OLEH: WIDI GARIBALDI
Pepatah ini sudah lama dikenal. Manakala ada seseorang yang melakukan perbuatan, tapi ia tidak ingin perbuatannya itu diketahui orang lain, maka pepatah itu berlaku baginya. Mengapa ia menyembunyikan tangannya ? Karena ia menyadari bahwa perbuatannya itu tidak baik, merugikan orang lain. Artinya, ia tidak ksatria. Sesungguhnya ia adalah seorang pengecut.

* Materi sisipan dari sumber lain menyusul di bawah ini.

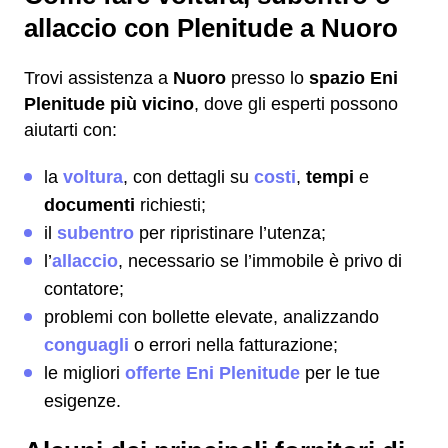
allaccio con Plenitude a Nuoro
Trovi assistenza a
Nuoro
presso lo
spazio Eni
Plenitude più vicino
, dove gli esperti possono
aiutarti con:
la
voltura
, con dettagli su
costi
,
tempi
e
documenti
richiesti;
il
subentro
per ripristinare l’utenza;
l’
allaccio
, necessario se l’immobile è privo di
contatore;
problemi con bollette elevate, analizzando
conguagli
o errori nella fatturazione;
le migliori
offerte Eni Plenitude
per le tue
esigenze.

Baginya, pepatah “ tangan mencencang bahu memikul” hanyalah sekedar pemanis kata belaka.
Apakah pepatah jaman “baheula’ ini masih ada relevansinya sekarang ? Khususnya dalam menghadapi 14 Februari 2024, pemilu serentak, yang bakal tercatat dengan tinta tebal dalam sejarah kenegaraan dan kebangsaan Indonesia ? Tentu, karena budaya bangsa dengan adatnya yang “tak lekang di panas dan tak lapuk di hujan” itu harus terus dipertahankan khususnya agar kita terhindar dari efek negatif globalisasi.
Menoleh ke belakang, proses Putusan Mahkamah Konstitusi yang menyatakan Pasal 169 huruf q Undang-undang No. 7 Tahun 2017 tentang Pemilihan Umum bertentangan dengan Pasal 27 ayat (1) dan Pasal 28 D ayat (1) Undang-undang Dasar Negara Republik Indonesia Tahun 1945, merupakan contoh betapa dengan kasat mata dapat disaksikan bahwa pepatah itu ternyata sudah dibuang jauh-jauh karena dianggap sudah tak sesuai lagi dengan jaman. Kini, banyak orang berdalih bahwa putusan Mahkamah Konstitusi itu tetap berlaku, walaupun etika diinjak-injak. Inilah “politik”, demi kekuasaan, hukum itu dapat “diatur”.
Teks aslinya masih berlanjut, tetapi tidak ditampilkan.